I think EuroNCAP would object to that statement, given the list of their
members:

[https://www.euroncap.com/en/about-euro-ncap/members-and-
test...](https://www.euroncap.com/en/about-euro-ncap/members-and-test-
facilities/list-of-euro-ncap-members-and-test-facilities/)

NCAP results for 2015 test of Tesla Model-S, 82% overall. Pedestrian safety
let it down badly:

[https://www.euroncap.com/en/results/tesla/model-s/7897](https://www.euroncap.com/en/results/tesla/model-s/7897)

Compares interestingly to 2013 test of Maserati Ghibli, similar shape to Model
S:

[https://www.euroncap.com/en/results/maserati/ghibli/8874](https://www.euroncap.com/en/results/maserati/ghibli/8874)

------
concinds
Tesla might well be in the wrong, but the article is frankly written in a
biased way.

> Rather than going back to the drawing board to improve the Model S's design

What is Tesla is right, and the test is inadequate? Ultimately the only thing
that matters is for the car to be safe on the road, and passing IYI-designed
tests may or may not approximate that well enough.
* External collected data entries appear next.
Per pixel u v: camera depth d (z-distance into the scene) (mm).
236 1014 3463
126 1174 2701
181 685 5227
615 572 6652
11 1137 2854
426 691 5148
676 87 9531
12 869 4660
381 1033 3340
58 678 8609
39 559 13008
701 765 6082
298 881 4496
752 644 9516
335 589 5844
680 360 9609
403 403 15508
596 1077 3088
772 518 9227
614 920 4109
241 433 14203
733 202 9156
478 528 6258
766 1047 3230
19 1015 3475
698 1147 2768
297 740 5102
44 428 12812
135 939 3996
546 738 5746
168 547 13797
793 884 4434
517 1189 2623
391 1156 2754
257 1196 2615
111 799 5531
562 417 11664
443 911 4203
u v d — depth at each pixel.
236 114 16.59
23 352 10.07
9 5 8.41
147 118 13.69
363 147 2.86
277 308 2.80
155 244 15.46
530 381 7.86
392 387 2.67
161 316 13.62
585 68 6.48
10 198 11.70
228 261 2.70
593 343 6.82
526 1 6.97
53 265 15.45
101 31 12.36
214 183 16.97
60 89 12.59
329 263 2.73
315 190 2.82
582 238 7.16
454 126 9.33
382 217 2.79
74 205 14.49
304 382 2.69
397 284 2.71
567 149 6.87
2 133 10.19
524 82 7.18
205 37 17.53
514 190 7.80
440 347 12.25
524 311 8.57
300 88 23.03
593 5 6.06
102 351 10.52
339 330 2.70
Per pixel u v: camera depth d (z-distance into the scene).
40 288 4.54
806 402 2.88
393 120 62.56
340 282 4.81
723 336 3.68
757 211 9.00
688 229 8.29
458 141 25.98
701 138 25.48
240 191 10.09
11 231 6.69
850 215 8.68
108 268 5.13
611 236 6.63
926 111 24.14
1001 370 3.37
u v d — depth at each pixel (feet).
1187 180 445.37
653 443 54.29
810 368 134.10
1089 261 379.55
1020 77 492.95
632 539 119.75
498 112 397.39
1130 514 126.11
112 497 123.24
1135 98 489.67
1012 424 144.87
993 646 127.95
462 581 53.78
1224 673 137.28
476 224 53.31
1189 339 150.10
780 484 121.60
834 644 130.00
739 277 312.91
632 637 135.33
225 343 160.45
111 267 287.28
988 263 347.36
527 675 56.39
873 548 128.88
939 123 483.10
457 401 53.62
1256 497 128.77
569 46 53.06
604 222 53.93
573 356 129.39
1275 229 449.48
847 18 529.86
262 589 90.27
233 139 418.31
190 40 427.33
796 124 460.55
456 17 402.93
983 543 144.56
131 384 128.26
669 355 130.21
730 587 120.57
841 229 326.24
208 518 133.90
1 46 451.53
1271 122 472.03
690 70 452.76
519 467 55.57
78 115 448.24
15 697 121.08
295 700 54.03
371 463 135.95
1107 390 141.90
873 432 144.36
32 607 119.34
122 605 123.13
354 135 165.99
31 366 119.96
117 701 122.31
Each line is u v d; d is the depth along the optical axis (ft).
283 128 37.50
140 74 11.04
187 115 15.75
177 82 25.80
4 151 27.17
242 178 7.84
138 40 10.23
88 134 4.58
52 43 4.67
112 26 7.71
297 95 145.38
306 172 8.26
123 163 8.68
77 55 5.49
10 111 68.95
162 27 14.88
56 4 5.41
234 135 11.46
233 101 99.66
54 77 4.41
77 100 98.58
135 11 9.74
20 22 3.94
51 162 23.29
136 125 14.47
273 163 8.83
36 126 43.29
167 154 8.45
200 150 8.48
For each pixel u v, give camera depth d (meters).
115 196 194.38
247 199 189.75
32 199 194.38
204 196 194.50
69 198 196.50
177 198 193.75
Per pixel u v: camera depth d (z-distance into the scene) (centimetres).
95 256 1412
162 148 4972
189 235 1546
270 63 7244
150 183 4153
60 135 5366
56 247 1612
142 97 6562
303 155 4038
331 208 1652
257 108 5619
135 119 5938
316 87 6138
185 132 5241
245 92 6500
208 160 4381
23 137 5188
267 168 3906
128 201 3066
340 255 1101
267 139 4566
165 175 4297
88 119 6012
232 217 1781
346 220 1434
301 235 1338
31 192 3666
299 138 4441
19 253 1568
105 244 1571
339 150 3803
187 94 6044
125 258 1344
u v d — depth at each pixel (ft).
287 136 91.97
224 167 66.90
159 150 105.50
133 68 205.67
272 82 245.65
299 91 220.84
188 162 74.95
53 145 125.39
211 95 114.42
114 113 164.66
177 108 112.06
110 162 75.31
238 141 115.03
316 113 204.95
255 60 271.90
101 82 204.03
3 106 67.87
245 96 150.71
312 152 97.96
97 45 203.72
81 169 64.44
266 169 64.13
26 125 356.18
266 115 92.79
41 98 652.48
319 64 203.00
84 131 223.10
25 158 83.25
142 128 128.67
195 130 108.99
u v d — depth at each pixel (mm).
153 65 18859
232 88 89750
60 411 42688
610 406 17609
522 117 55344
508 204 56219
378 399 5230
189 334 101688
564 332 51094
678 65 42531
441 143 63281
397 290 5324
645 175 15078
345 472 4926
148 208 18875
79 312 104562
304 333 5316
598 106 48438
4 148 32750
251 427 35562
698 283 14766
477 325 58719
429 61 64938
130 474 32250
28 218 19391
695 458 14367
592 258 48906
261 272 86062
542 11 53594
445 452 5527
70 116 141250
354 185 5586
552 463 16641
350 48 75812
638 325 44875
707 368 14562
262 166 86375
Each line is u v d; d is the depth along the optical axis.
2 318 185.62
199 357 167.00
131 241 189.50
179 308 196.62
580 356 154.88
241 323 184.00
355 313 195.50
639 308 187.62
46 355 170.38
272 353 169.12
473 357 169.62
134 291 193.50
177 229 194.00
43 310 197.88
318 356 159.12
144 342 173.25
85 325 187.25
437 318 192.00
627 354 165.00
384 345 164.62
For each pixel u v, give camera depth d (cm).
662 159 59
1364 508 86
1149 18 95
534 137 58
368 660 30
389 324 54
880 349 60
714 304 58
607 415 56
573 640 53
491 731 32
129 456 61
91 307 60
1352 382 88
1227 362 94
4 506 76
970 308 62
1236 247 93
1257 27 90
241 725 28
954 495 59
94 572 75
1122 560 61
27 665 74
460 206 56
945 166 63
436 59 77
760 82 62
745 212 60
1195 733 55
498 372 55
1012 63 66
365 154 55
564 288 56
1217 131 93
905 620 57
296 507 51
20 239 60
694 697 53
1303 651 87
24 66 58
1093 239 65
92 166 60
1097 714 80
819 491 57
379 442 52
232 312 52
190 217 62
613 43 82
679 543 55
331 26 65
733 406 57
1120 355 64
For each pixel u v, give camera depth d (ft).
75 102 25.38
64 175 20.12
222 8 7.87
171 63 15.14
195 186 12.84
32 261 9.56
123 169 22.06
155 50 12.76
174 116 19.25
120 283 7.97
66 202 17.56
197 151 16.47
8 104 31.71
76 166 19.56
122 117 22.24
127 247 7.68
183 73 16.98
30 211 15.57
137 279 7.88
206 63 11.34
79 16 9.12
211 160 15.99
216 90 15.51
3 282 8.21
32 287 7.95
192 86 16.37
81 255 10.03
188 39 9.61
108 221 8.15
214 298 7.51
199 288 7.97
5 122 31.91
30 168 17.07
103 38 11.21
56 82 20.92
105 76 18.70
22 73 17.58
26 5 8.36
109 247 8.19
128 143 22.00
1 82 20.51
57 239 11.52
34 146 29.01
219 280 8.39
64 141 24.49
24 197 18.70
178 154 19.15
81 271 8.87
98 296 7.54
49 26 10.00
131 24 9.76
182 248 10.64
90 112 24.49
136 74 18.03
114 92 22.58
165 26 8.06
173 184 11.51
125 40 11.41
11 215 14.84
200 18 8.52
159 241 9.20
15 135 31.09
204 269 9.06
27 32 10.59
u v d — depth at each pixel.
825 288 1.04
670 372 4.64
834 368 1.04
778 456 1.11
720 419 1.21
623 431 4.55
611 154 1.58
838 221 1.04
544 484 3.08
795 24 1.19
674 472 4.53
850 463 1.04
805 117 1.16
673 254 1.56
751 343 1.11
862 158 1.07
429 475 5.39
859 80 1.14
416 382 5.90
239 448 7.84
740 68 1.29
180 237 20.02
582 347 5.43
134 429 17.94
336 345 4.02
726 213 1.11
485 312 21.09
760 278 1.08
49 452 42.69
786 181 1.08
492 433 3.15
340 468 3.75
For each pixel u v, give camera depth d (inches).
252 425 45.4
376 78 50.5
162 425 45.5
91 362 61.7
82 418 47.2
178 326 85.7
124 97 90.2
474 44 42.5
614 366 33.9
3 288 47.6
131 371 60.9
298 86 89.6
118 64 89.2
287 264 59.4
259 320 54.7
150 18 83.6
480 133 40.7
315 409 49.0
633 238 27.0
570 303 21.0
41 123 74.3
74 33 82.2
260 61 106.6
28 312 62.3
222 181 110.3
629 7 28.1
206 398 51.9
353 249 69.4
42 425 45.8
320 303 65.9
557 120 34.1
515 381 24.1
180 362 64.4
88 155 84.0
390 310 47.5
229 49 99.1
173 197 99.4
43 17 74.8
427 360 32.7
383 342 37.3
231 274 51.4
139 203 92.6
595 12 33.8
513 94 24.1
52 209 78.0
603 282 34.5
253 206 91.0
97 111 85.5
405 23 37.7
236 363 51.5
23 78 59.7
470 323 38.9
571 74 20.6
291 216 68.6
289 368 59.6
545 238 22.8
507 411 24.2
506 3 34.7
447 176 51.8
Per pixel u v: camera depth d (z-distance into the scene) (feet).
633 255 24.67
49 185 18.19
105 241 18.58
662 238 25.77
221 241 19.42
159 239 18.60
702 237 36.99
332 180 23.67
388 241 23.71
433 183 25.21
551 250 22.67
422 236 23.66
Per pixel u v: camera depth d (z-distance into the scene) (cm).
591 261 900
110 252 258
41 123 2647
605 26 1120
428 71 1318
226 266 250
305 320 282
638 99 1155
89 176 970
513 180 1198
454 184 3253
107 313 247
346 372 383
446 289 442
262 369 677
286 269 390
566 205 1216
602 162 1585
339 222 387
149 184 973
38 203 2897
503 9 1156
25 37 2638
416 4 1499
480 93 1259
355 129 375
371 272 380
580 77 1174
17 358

> Tesla then continued on saying the most accurate crash test is done by the

Why not quote the full Tesla statement? We're left thinking that Tesla has
reasons for disagreeing with this test, but the reasons are conveniently
omitted. The whole article literally only quotes seven words written by Tesla
themselves.

>Tesla quickly responded saying IIHS has "motivation that suits their own
subjective purposes." [...] Still, IIHS wasn't bashing Tesla in the least as
they rated the Model S as "Good" in the moderate overlap front, side, roof
strength and head restraint & seats test.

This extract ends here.